Trapani: donna ottiene risarcimento dal Tribunale dopo 30 anni
17 gennaio
17:08 2013

Nel 1983, presso l’ospedale “Sant’Antonio Abate” di Trapani, una neonata aveva contratto una epatopatia a causa di una trasfusione errata che la stessa aveva subìto: dopo tanti, lunghissimi anni, la donna ha ottenuto dal Tribunale di Palermo il riconoscimento dei suoi diritti, e il giudice Paolo Criscuoli ha condannato il Ministero della Salute (nella persona di alcuni dirigenti operanti in Sicilia) al pagamento dei danni patrimoniali e non riconosciuti dalla corte durante l’analisi dei fatti e delle carte.
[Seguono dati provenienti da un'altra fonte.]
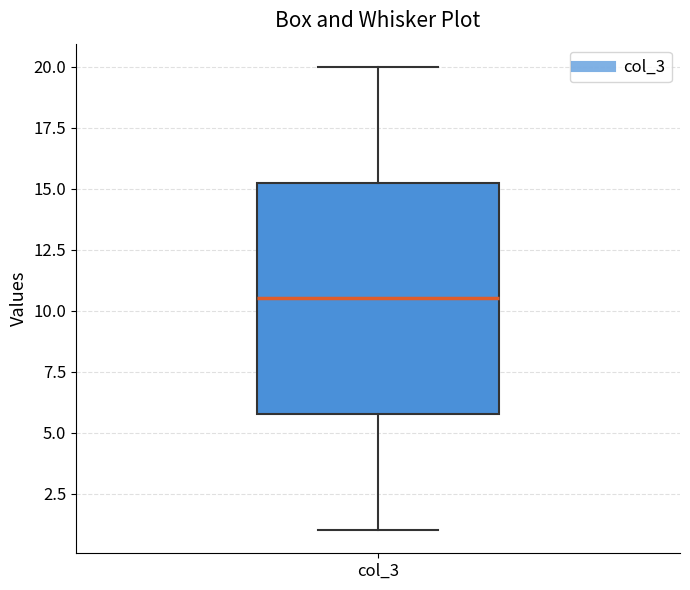

Transcribe this box plot: give where the median line is, the range the box spans, and where the two whiskers end, as read against the y-axis. The values are not printed on the chart, so give them approximately, as read against the axis.

median 10.5, box 6.0 to 15.5, whiskers 1.0 to 20.0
L’ammontare complessivo del risarcimento, comprensivo del pagamento delle spese legali, ammonta a 230.788 euro: la condanna finale parla di “responsabilità in ipotesi di contagio di epatite B o C o del virus HIV tramite emotrasfusioni”. Ma la battaglia legale proseguirà: l’avvocato della donna, Giuseppe Scarcella, è pronto a chiedere in favore del proprio assistito un’indennità mensile fissa, a carico sempre del Ministero della Salute.